#### Exercise brief
Could you give every entry below again with each "readable" swapped for "legible", changing nothing else and leaving the pictures out?

#### Data lines
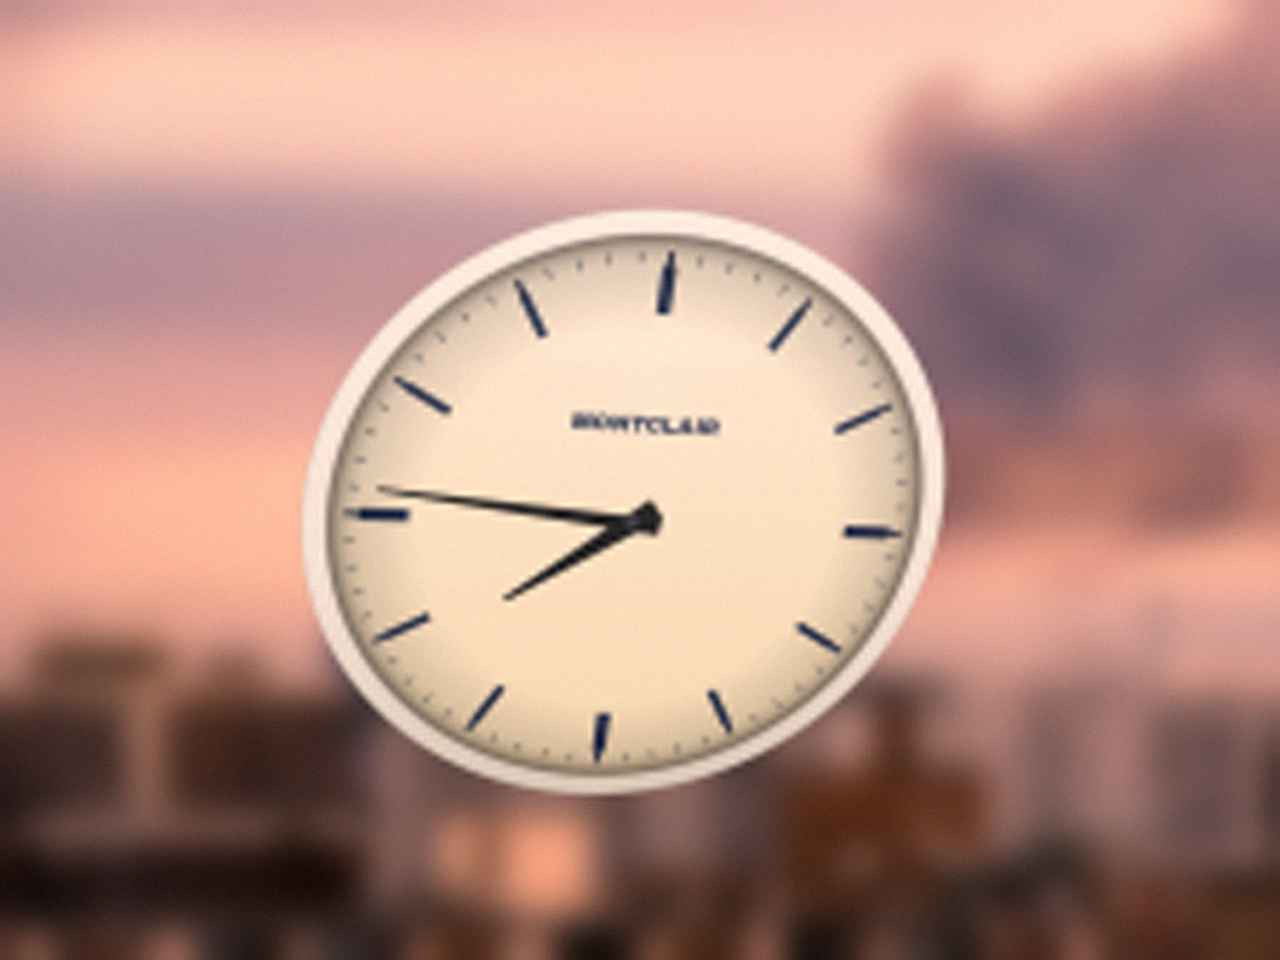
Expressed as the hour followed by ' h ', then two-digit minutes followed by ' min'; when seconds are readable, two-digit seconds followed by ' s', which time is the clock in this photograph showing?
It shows 7 h 46 min
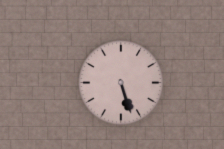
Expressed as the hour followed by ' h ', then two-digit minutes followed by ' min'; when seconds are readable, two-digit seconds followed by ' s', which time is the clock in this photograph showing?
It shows 5 h 27 min
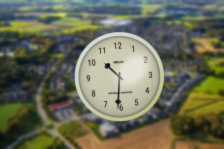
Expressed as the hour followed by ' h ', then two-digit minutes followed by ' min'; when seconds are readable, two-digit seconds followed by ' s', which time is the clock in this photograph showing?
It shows 10 h 31 min
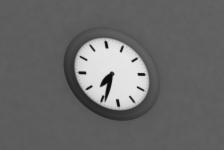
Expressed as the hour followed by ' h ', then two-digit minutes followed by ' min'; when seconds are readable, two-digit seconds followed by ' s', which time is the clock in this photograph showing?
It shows 7 h 34 min
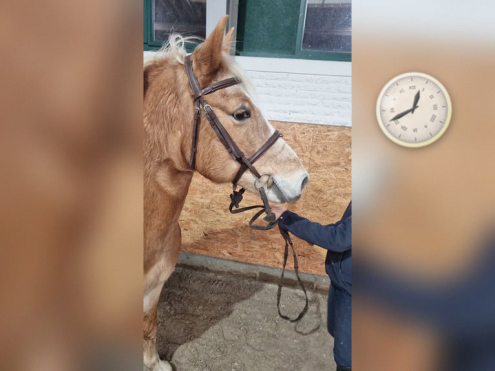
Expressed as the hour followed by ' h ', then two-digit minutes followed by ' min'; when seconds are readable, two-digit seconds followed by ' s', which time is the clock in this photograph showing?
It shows 12 h 41 min
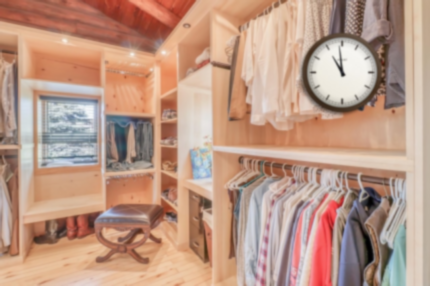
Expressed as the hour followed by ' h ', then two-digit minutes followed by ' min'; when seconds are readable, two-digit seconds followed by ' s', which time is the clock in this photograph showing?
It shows 10 h 59 min
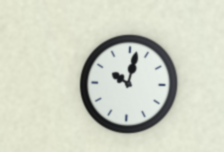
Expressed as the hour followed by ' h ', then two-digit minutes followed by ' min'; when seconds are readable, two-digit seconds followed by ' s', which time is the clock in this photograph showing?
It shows 10 h 02 min
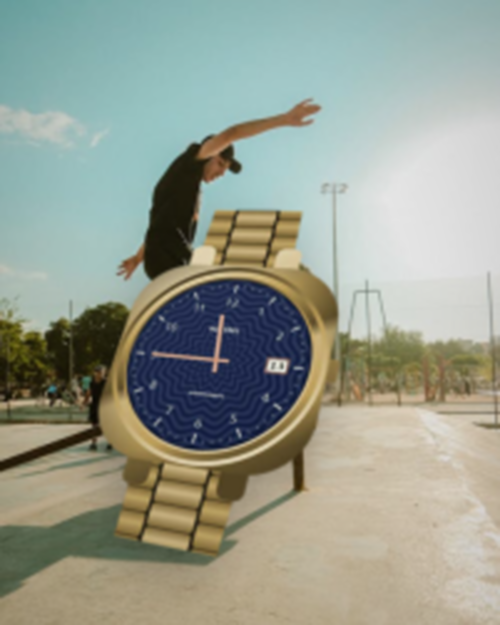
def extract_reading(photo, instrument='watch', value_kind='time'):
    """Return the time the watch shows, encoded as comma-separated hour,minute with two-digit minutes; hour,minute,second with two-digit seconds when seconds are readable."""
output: 11,45
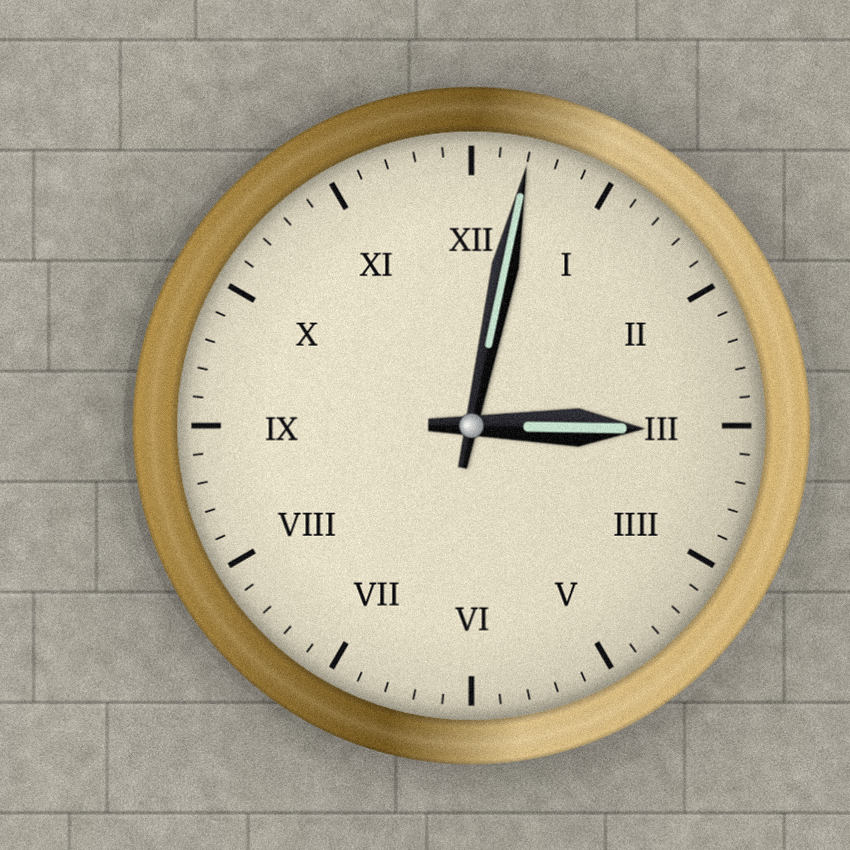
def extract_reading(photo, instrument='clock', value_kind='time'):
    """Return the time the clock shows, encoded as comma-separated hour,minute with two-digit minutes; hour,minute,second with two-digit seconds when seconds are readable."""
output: 3,02
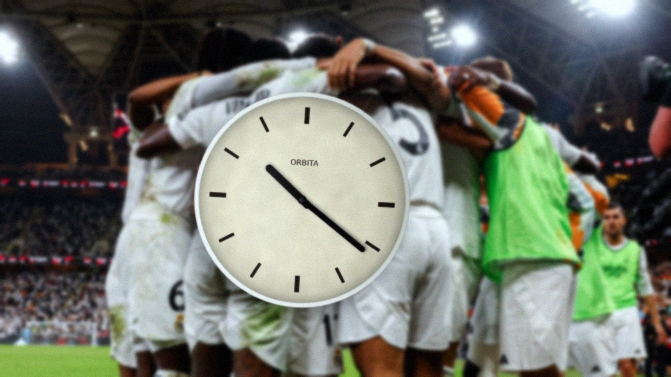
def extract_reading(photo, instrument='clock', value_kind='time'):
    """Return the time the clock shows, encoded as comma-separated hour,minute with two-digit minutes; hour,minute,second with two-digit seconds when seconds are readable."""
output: 10,21
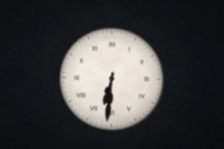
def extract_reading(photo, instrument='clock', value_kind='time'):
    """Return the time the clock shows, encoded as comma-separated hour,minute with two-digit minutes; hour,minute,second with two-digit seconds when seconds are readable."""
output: 6,31
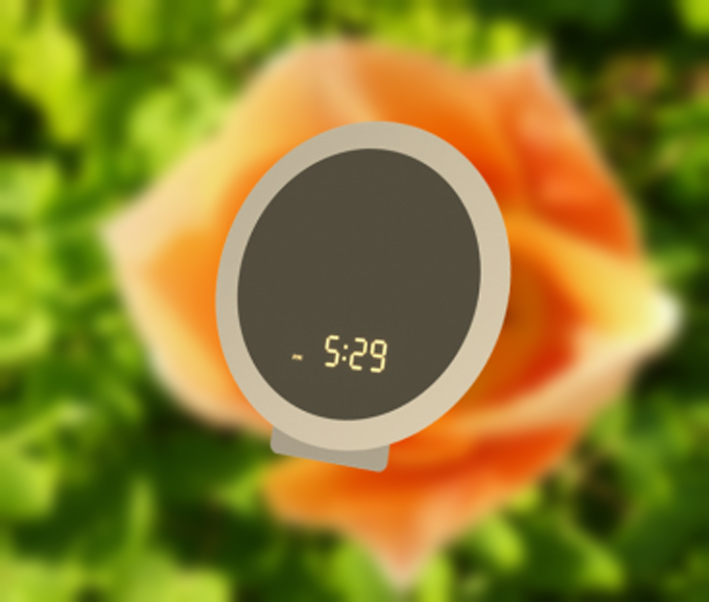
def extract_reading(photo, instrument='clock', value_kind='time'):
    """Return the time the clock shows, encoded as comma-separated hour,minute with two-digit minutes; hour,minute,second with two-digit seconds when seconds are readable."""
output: 5,29
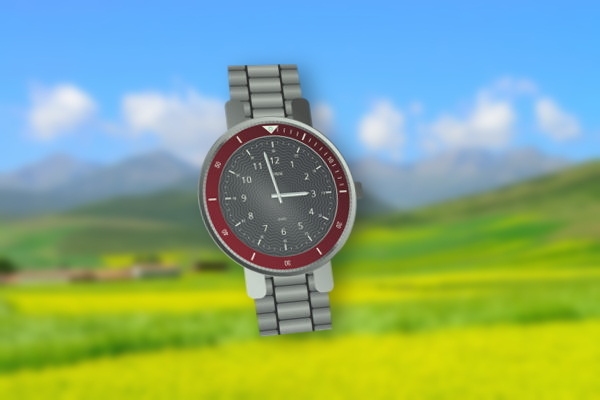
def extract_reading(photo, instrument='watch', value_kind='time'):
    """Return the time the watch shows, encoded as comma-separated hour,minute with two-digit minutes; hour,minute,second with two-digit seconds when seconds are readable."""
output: 2,58
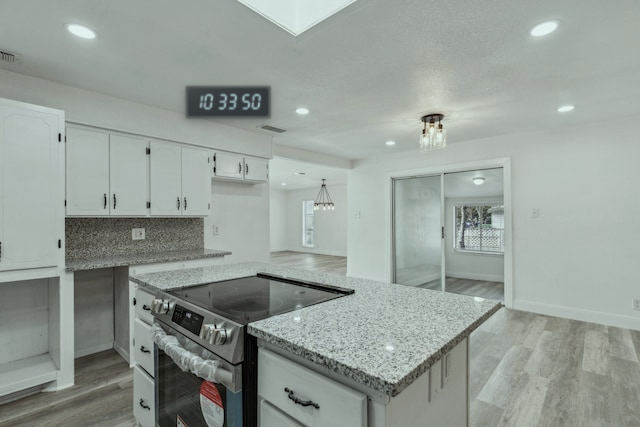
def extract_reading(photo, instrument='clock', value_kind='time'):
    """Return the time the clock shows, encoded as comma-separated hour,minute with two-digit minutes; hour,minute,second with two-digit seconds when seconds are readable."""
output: 10,33,50
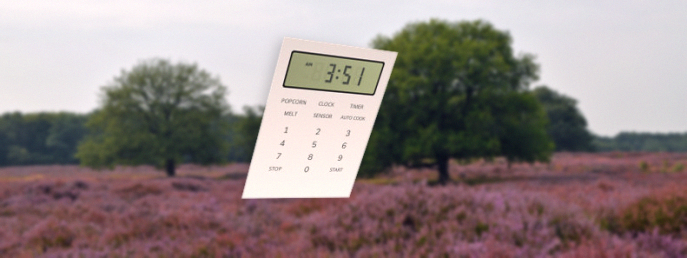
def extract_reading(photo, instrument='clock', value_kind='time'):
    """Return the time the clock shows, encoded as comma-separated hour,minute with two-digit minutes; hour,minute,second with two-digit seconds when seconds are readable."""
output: 3,51
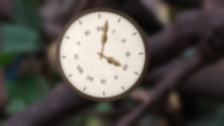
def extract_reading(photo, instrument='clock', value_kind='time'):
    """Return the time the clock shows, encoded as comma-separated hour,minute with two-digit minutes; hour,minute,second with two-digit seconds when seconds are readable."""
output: 4,02
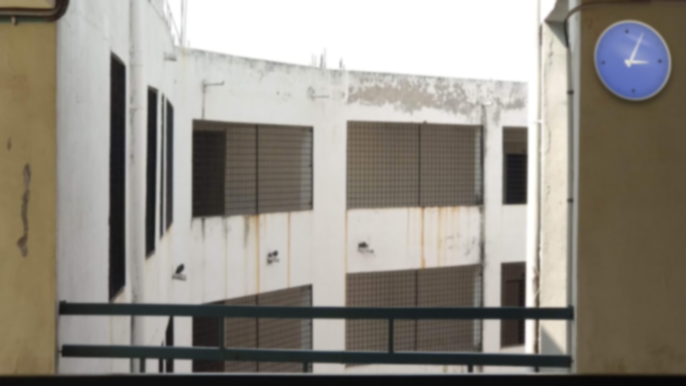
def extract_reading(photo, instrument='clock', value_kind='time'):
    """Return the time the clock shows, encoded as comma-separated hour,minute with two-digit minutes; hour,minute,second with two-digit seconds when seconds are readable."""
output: 3,05
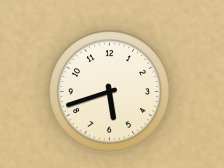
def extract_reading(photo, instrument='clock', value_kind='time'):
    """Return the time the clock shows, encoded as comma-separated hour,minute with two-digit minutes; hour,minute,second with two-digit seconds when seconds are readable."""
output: 5,42
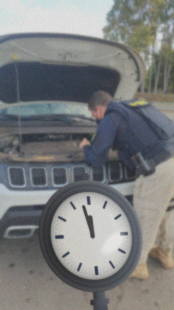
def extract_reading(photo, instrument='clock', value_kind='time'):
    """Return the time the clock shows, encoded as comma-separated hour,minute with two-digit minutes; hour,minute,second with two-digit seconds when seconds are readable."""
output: 11,58
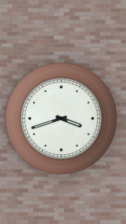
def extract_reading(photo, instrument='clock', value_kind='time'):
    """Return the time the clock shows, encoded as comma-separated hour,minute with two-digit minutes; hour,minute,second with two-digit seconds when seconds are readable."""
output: 3,42
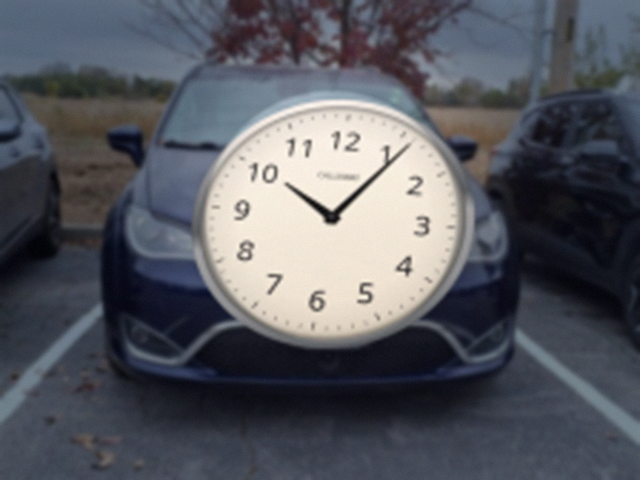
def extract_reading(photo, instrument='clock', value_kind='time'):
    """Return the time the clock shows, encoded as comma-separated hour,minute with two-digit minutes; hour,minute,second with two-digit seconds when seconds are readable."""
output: 10,06
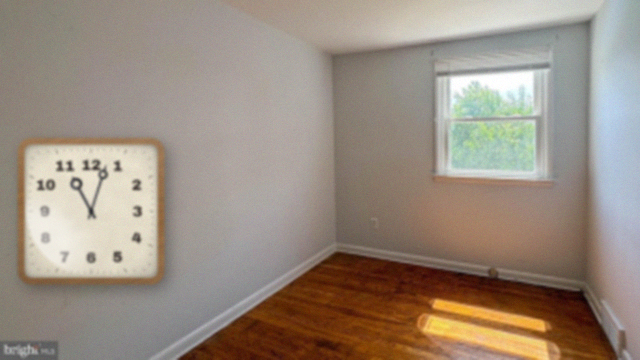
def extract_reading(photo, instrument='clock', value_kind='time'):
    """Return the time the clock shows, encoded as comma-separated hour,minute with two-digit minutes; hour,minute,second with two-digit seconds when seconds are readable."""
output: 11,03
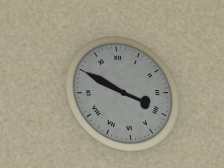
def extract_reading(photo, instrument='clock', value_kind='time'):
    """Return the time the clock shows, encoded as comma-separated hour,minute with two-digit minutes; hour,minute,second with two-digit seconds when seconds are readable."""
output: 3,50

#### Worked solution
Expressed as the hour followed by ' h ', then two-digit minutes followed by ' min'; when seconds are legible, two-digit seconds followed by ' s', which time is the clock in this photograph showing?
It shows 7 h 46 min
Expressed as the hour followed by ' h ', then two-digit minutes followed by ' min'; when seconds are legible, two-digit seconds followed by ' s', which time is the clock in this photograph showing?
It shows 5 h 27 min
Expressed as the hour followed by ' h ', then two-digit minutes followed by ' min'; when seconds are legible, two-digit seconds followed by ' s', which time is the clock in this photograph showing?
It shows 10 h 31 min
Expressed as the hour followed by ' h ', then two-digit minutes followed by ' min'; when seconds are legible, two-digit seconds followed by ' s', which time is the clock in this photograph showing?
It shows 7 h 34 min
Expressed as the hour followed by ' h ', then two-digit minutes followed by ' min'; when seconds are legible, two-digit seconds followed by ' s', which time is the clock in this photograph showing?
It shows 12 h 41 min
Expressed as the hour followed by ' h ', then two-digit minutes followed by ' min'; when seconds are legible, two-digit seconds followed by ' s', which time is the clock in this photograph showing?
It shows 10 h 59 min
Expressed as the hour followed by ' h ', then two-digit minutes followed by ' min'; when seconds are legible, two-digit seconds followed by ' s', which time is the clock in this photograph showing?
It shows 10 h 02 min
def extract_reading(photo, instrument='watch', value_kind='time'):
    """Return the time the watch shows, encoded as comma-separated hour,minute with two-digit minutes; hour,minute,second with two-digit seconds when seconds are legible."""
output: 11,45
def extract_reading(photo, instrument='clock', value_kind='time'):
    """Return the time the clock shows, encoded as comma-separated hour,minute with two-digit minutes; hour,minute,second with two-digit seconds when seconds are legible."""
output: 3,02
def extract_reading(photo, instrument='clock', value_kind='time'):
    """Return the time the clock shows, encoded as comma-separated hour,minute with two-digit minutes; hour,minute,second with two-digit seconds when seconds are legible."""
output: 10,21
def extract_reading(photo, instrument='clock', value_kind='time'):
    """Return the time the clock shows, encoded as comma-separated hour,minute with two-digit minutes; hour,minute,second with two-digit seconds when seconds are legible."""
output: 6,31
def extract_reading(photo, instrument='clock', value_kind='time'):
    """Return the time the clock shows, encoded as comma-separated hour,minute with two-digit minutes; hour,minute,second with two-digit seconds when seconds are legible."""
output: 5,29
def extract_reading(photo, instrument='watch', value_kind='time'):
    """Return the time the watch shows, encoded as comma-separated hour,minute with two-digit minutes; hour,minute,second with two-digit seconds when seconds are legible."""
output: 2,58
def extract_reading(photo, instrument='clock', value_kind='time'):
    """Return the time the clock shows, encoded as comma-separated hour,minute with two-digit minutes; hour,minute,second with two-digit seconds when seconds are legible."""
output: 10,33,50
def extract_reading(photo, instrument='clock', value_kind='time'):
    """Return the time the clock shows, encoded as comma-separated hour,minute with two-digit minutes; hour,minute,second with two-digit seconds when seconds are legible."""
output: 3,51
def extract_reading(photo, instrument='clock', value_kind='time'):
    """Return the time the clock shows, encoded as comma-separated hour,minute with two-digit minutes; hour,minute,second with two-digit seconds when seconds are legible."""
output: 4,02
def extract_reading(photo, instrument='clock', value_kind='time'):
    """Return the time the clock shows, encoded as comma-separated hour,minute with two-digit minutes; hour,minute,second with two-digit seconds when seconds are legible."""
output: 3,05
def extract_reading(photo, instrument='clock', value_kind='time'):
    """Return the time the clock shows, encoded as comma-separated hour,minute with two-digit minutes; hour,minute,second with two-digit seconds when seconds are legible."""
output: 5,42
def extract_reading(photo, instrument='clock', value_kind='time'):
    """Return the time the clock shows, encoded as comma-separated hour,minute with two-digit minutes; hour,minute,second with two-digit seconds when seconds are legible."""
output: 11,58
def extract_reading(photo, instrument='clock', value_kind='time'):
    """Return the time the clock shows, encoded as comma-separated hour,minute with two-digit minutes; hour,minute,second with two-digit seconds when seconds are legible."""
output: 3,42
def extract_reading(photo, instrument='clock', value_kind='time'):
    """Return the time the clock shows, encoded as comma-separated hour,minute with two-digit minutes; hour,minute,second with two-digit seconds when seconds are legible."""
output: 10,06
def extract_reading(photo, instrument='clock', value_kind='time'):
    """Return the time the clock shows, encoded as comma-separated hour,minute with two-digit minutes; hour,minute,second with two-digit seconds when seconds are legible."""
output: 11,03
def extract_reading(photo, instrument='clock', value_kind='time'):
    """Return the time the clock shows, encoded as comma-separated hour,minute with two-digit minutes; hour,minute,second with two-digit seconds when seconds are legible."""
output: 3,50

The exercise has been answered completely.